AVIO Consulting

Oracle SOA Suite 12c – Composite Lazy Loading

Jul 29, 2015 | BPM

A new feature in SOA Suite 12c is composite lazy loading.  This feature allows the components, WSDLs, and XSDs for a composite to be loaded as needed instead of at startup.  This can help reduce start up time of the SOA servers from possibly as high as 30 minutes for domains with a large number of composites deployed, down to just a few minutes.  We have worked with several customers who run SOA Suite 11g with hundreds of deployed composites. Many of the composites may be retired or previous versions simply for maintaining compatibility.  Once utilizing SOA 12c, those customers will no longer have slow server start up times and can accomplish restarts much more quickly with less downtime for each node.

Enabling and Disabling Lazy Loading at the SOA-INFRA Level

Composite lazy loading and lazy deployment are both enabled at the soa-infra level by default in 12c.

You can find these settings by opening EM and right clicking on your domain and selecting System MBean Browser

Then, navigate to oracle.as.soainfra.config -> Server: soa_server1 -> SoaInfraConfig -> soa-infra

You will see two MBean attributes listed that control the lazy loading of composites:

  • CompositeLazyDeployment – This is disabled by default and controls whether composites are lazy loaded when they are deployed
  • CompositeLazyLoading – This is enabled by default and controls where composites are lazy loaded on server startup

You can enable or disable either of these options from this screen and click Apply when complete.

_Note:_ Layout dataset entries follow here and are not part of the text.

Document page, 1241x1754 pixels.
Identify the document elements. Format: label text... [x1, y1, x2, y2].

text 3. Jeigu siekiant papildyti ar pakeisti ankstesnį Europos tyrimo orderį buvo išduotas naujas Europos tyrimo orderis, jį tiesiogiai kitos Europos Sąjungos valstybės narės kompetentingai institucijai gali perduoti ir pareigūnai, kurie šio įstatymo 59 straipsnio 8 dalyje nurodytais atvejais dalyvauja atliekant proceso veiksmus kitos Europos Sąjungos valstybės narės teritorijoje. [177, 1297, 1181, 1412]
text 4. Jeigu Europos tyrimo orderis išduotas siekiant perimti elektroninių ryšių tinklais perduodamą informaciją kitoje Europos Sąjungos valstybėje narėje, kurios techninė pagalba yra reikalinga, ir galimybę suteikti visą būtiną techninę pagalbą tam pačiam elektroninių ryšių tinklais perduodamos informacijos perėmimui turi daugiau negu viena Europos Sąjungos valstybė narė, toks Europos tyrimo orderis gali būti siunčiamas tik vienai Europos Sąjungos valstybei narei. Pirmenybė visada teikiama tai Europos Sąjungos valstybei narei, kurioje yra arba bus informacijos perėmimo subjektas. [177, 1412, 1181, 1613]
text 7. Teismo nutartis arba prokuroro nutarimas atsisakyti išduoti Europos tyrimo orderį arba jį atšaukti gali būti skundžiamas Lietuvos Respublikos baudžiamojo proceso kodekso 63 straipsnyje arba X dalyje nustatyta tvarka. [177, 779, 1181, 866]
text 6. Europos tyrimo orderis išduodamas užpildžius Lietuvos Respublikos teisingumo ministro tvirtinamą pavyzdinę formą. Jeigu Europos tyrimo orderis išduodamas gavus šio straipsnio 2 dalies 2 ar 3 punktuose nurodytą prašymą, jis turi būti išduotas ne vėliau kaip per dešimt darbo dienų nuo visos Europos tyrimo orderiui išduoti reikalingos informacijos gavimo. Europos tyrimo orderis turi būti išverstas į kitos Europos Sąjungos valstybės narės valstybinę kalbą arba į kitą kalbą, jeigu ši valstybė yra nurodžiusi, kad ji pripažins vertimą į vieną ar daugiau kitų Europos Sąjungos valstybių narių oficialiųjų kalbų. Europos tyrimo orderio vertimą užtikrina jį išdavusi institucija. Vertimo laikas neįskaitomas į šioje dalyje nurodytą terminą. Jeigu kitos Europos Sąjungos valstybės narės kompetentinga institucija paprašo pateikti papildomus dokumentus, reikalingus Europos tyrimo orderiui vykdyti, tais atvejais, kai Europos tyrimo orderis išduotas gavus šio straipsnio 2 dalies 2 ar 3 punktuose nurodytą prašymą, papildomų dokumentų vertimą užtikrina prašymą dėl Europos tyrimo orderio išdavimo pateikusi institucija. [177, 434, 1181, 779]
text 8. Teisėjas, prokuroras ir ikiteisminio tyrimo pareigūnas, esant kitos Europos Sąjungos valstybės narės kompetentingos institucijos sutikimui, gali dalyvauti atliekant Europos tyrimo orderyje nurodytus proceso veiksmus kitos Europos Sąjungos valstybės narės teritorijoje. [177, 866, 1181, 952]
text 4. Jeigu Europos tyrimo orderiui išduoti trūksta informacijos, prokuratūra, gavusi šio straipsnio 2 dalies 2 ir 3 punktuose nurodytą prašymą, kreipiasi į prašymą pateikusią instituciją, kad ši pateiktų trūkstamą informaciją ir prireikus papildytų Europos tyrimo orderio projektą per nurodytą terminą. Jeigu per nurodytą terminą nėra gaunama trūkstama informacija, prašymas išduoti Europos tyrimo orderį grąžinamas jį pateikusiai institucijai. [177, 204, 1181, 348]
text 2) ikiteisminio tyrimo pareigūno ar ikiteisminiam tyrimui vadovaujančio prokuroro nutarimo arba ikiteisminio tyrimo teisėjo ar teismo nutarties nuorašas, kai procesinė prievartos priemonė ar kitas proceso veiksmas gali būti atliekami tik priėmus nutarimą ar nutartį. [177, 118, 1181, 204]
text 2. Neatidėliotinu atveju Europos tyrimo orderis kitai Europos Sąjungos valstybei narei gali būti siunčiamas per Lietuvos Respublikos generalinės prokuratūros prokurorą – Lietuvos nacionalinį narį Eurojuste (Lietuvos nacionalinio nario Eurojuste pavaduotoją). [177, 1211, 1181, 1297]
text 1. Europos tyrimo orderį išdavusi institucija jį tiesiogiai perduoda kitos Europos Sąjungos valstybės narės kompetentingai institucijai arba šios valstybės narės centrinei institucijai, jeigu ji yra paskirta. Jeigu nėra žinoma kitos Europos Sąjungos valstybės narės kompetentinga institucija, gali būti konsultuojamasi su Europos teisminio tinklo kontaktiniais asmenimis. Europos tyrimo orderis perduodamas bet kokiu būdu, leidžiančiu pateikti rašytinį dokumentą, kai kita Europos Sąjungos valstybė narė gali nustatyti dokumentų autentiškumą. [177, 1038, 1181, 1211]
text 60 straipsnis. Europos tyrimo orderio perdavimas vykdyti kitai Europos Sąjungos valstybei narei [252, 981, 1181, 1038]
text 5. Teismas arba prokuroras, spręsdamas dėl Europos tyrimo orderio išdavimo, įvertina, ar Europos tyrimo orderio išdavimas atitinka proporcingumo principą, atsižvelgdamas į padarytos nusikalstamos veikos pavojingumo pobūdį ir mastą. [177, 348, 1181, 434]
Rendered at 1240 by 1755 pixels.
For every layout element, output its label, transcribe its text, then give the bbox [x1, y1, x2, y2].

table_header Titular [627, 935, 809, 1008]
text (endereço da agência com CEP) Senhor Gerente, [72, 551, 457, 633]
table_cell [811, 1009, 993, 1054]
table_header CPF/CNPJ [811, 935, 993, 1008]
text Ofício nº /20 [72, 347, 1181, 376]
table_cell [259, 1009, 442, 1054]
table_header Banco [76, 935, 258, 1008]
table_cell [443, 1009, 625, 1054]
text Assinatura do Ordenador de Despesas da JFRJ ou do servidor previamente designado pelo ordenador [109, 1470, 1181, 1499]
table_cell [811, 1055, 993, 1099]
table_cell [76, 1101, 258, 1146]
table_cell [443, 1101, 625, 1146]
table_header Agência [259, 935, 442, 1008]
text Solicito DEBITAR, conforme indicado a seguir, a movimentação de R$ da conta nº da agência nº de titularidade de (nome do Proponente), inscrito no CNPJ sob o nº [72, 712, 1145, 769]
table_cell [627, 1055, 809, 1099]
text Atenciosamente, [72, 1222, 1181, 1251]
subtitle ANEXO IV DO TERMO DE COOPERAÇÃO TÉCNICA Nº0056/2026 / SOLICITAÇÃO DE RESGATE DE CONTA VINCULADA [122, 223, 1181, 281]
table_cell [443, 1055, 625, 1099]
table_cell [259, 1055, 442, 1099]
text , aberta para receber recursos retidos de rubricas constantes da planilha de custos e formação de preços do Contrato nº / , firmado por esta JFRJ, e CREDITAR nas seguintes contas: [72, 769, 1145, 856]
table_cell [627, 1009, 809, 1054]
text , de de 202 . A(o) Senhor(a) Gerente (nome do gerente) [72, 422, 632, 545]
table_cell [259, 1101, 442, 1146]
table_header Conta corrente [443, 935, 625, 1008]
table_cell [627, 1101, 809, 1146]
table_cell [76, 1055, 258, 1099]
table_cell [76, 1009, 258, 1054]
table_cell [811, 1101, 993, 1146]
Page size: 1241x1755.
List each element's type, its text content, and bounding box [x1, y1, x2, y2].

Overriding at the Composite Level

You also have the ability to override the soa-infra lazy loading settings at the composite level as well.

If you open your composite.xml, you can add an attribute called lazyLoading and set it to either true or false as shown below.

Lazy Loading in Action

If you are using the default settings, which enables composite lazy loading, you can see the components loading when you make your first request to the composite.

In the logs below you can see in the final log message that the composite was lazily loaded by the execute thread handling the incoming request.

In the lines before that you can see the individual BPMN components being loaded into the engine as well.

During this first execution you can see below that the request for a very simple composite took 3573ms

A 2nd request to the same service though only took 129ms after the composite had been fully loaded

By setting the lazyLoading attribute in our composite to false, we can now see that on server startup the composite and all of its components are loaded at once.

Now, our first request to the composite only took 911ms.  This is still slightly higher than the 129ms we saw in the 2nd request above, but still much faster than the first request when using lazy loading.

By using lazy loading by default in SOA 12c you should see much quicker server start up times, especially if you have a large number of composites deployed, but there may still be cases where you would rather load specific composites at start up.  In cases where a consistent, low latency response is more important that startup time you can still disable lazy loading at the composite level or for your entire domain.